The offence of dangerous operation of a motor vehicle (commonly referred as dangerous driving), occurs when a person operates a motor vehicle in a manner that is dangerous to the public. Although this section of the Criminal Code includes the dangerous operation of a vessel and aircraft, charges before our courts almost always involve the dangerous operation of a motor vehicle.
Pursuant to section 249 of the Criminal Code of Canada, the circumstances that are taken into account when determining whether a person has operated a motor vehicle in a way that is dangerous to the public include but are not limited to; “the nature, condition and use of the place at which the motor vehicle is being operated and the amount of traffic that at the time is or might reasonably be expected to be at that place”
A passenger in the vehicle is considered part of the public. Also, it is not necessary that a member of the public be present where the dangerous driving is alleged to have taken place. Rather it is only necessary that a person might have reasonably been expected to be present.

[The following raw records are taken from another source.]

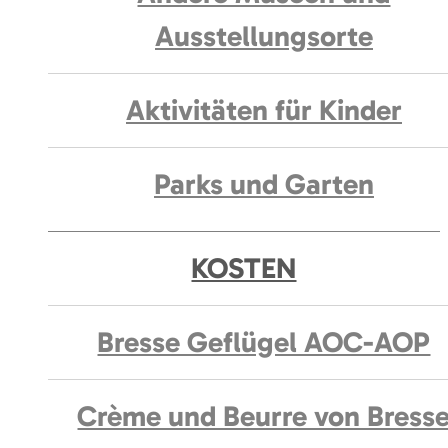
Ausstellungsorte
Aktivitäten für Kinder
Parks und Garten
KOSTEN
Bresse Geflügel AOC-AOP
Crème und Beurre von Bress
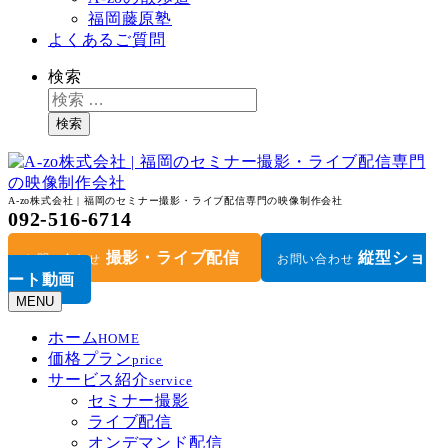
福岡藤原塾
よくあるご質問
検索
検索
A-zo株式会社 | 福岡のセミナー撮影・ライブ配信専門の映像制作会社
092-516-6714
撮影・ライブ配信
縦型ショ
お問い合わせ
お問い合わせ
ート動画
MENU
ホーム
HOME
価格プラン
price
サービス紹介
service
セミナー撮影
ライブ配信
オンデマンド配信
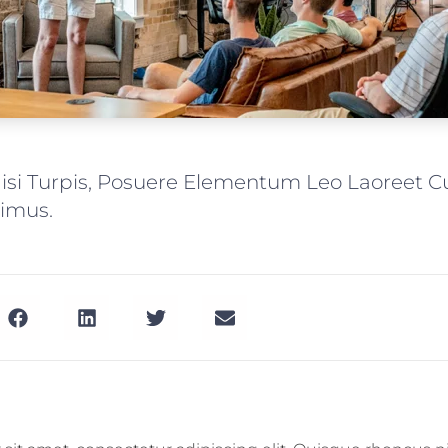
Nisi Turpis, Posuere Elementum Leo Laoreet C
imus.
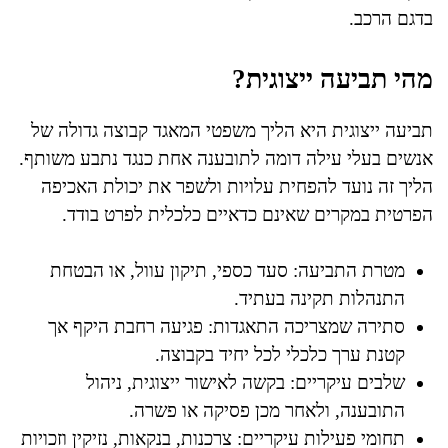
בדגם הרכב.
מהי תביעה ייצוגית?
תביעה ייצוגית היא הליך משפטי המאגד קבוצה גדולה של
אנשים בעלי עילה דומה לתובענה אחת כנגד נתבע משותף.
הליך זה נועד להפחית עלויות ולשפר את יכולת האכיפה
הפרטית במקרים שאינם כדאיים כלכלית לפרט בודד.
מטרת התביעה: סעד כספי, תיקון עוול, או הבטחת
התנהלות תקינה בעתיד.
סתירה שמצריכה התאגדות: פגיעה רחבת היקף אך
קטנת ערך כלכלי לכל יחיד בקבוצה.
שלבים עיקריים: בקשה לאישור ייצוגית, ניהול
התובענה, ולאחר מכן פסיקה או פשרה.
תחומי פעילות עיקריים: צרכנות, בנקאות, נזיקין וזכויות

The Crown Attorney must prove that you had the intention to operated the vehicle in a manner, which when viewed objectively, was a departure from the standard of care expected of a reasonable driver in the circumstances. It is the manner in which the vehicle was operated that is considered, not the consequences that resulted from the operation of the vehicle.
Where a driver falls asleep while operating a vehicle, that driver cannot have formed the intention to depart from the standard of care expected, unless the driver knew or ought to have known that there was a real risk of falling asleep.
Dangerous operation of a motor vehicle is a hybrid offence and upon conviction under the Criminal Code carries a maximum penalty of a fine not exceeding $5,000 and/or a term of imprisonment not exceeding 6 months for a summary offence, and a maximum penalty under the Criminal Code of 5 years imprisonment for an indictable offence. Where the offence caused bodily to any other person, a person then becomes liable to a maximum penalty of 10 years imprisonment. Where the death of another person is caused as a result of dangerous driving, a person is liable to a maximum penalty of 14 years imprisonment. In addition to the penalties listed under section 249, there are additional penalties the court may impose pursuant to section 259 of the Criminal Code, including a driving prohibition of up to 3 years.
Pursuant to section 41(1) of the Highway Traffic Act, a conviction for dangerous driving also carries a mandatory 1 year licence suspension for a first conviction, a 3 year licence suspension for a subsequent conviction within a 10 year period of the previous conviction, and upon a third conviction with 10 years of the subsequent conviction, your licence will be suspended indefinitely. If your licence is suspended indefinitely, you cannot apply to have your licence reinstated until 10 years have passed since your previous conviction, and you have not had any other driving offences in that 10 year period.